The conflicts in the Sudan indicate a nation in painful search of itself, striving to be free from historical discrimination based on race, ethnicity, religion, and culture. It is, therefore, necessary to combine a suitable humanitarian response with solutions that go to the roots of the national identity crisis and address its stratifying implications.
The history of conflict
Initially, conflict dichotomized the country into the Arab-Muslim North, comprising two-thirds of the country in land and population, and the African South, comprising the remaining third, where people largely adhere to traditional African beliefs but have been increasingly converting to Christianity since colonial times. However, this dichotomy is an oversimplification, for the majority in the North are non-Arab, although Muslims. Even the so-called Arabs are in fact a hybrid African-Arab race, who, through assimilationist opportunities were encouraged to pass as Arabs.

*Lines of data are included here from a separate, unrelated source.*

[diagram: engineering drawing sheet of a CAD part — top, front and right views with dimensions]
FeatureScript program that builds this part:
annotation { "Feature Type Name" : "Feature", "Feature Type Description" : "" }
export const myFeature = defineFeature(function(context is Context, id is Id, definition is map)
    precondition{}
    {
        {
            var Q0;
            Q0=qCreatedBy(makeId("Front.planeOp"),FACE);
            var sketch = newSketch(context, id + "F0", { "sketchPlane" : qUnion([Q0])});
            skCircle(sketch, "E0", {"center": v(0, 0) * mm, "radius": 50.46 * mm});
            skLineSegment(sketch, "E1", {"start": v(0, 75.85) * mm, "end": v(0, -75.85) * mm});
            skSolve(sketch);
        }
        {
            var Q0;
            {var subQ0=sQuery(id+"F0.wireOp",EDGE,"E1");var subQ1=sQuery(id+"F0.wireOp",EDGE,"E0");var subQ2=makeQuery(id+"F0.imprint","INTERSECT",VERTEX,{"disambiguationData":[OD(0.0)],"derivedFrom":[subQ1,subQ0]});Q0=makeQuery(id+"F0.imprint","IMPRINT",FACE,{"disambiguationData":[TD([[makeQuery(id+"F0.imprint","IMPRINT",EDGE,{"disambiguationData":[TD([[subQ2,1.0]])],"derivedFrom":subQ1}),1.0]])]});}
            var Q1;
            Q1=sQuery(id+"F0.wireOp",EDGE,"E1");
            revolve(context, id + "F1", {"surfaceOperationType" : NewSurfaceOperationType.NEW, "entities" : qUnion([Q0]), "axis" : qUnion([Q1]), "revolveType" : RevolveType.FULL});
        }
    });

The normative framework of assimilation in the North dictated that if one became a Muslim, was Arabic speaking, culturally Arabized, and could claim a genealogical link to an Arab ancestry, one was elevated to a status of respectability and dignity. In sharp contrast, if one were black, one was labeled as a "heathen," and cast into the denigrated category of slaves or enslavables. Islam and Arabism, therefore, allowed people to pass as Arabs, with marginal regard to the color of the skin. However, skin color remained important, for one must not be too dark, as black was considered the color of slaves, nor too light, as that indicated connection with the European infidels, or the Hallab, a gypsy-type racial category. Even the color of the white Arabs was considered undesirable. One had to be the right color of brown to join the honored class. The standard color of the Sudanese "Arabs" is therefore akhdar, which translates to "green," actually the brown color that is representative of the northern hybrid race. As the South was the hunting ground for slaves, this assimilation process was confined to the North and southern identity remained one of resistance.
The North-South dichotomy was reinforced by all the regimes that ruled the country. The Turko-Egyptian Administration (1821-1885) was the first to create a semblance of a state, although it could not fully control the South. The Mahdist revolution that overthrew the Turko-Egyptian rule in 1885 established a theocratic Muslim state, but still could not subdue the South. The Anglo-Egyptian conquest in 1898 established the Condominium Administration in which the British, the dominant partner, administered the country as two separate entities, encouraged Arabism and Islam in the North, and isolated the South, leaving it to develop along traditional African lines. While the North developed economically, politically, and socially, the South was neglected, except for rudimentary educational and health services provided by Christian missionaries. As the Sudan approached independence, because of pressure from the North and Egypt, the British suddenly reversed the policy of separate development in favor of a unitary state, with centralized administration and no safeguards for the vulnerable people of the South.